Count the lines in the material below that contain the string "many", treating uppercase and lowercase letters as different. Reply with only the number.

### RECORDS TO USE
◆ ◆ ◆ ◆

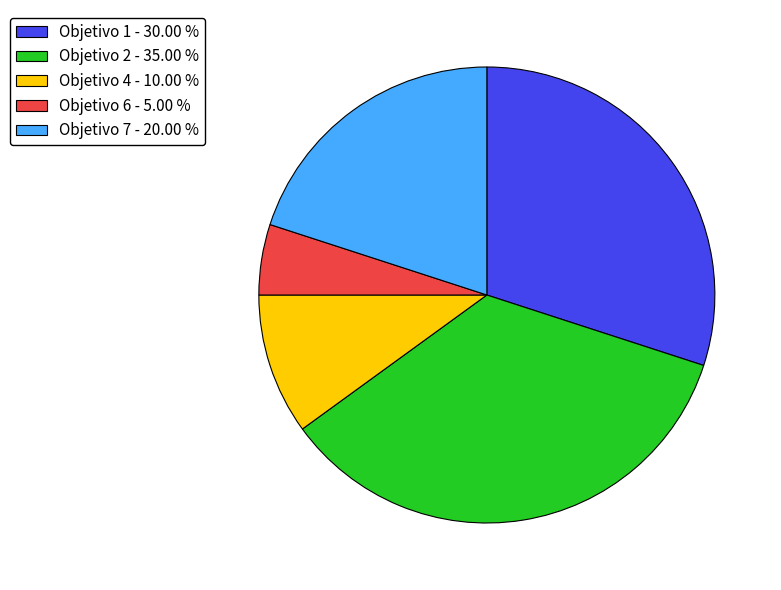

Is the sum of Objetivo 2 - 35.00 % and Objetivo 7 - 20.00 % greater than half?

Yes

◆ ◆ ◆ ◆

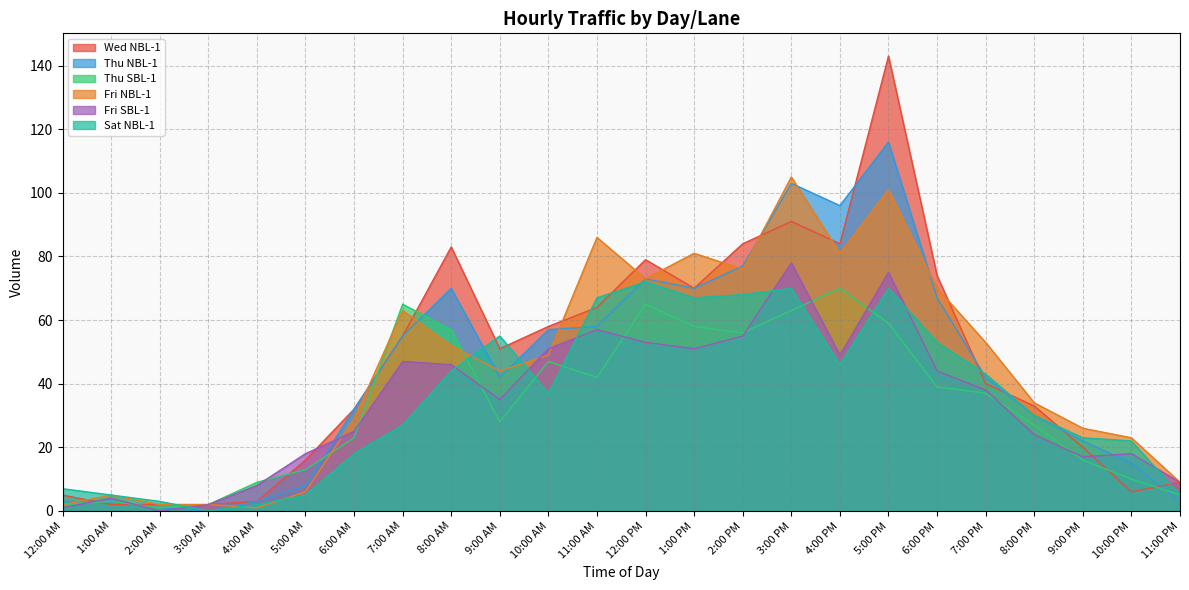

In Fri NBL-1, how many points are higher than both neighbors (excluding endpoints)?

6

◆ ◆ ◆ ◆

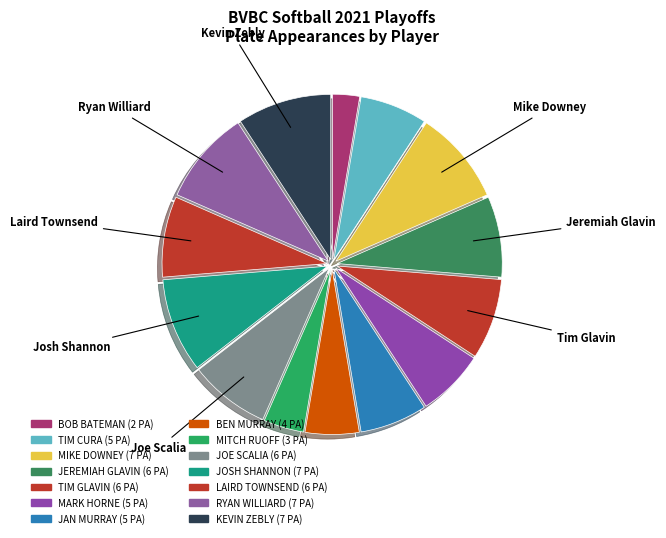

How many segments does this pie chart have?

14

◆ ◆ ◆ ◆

### TASK ANSWER
2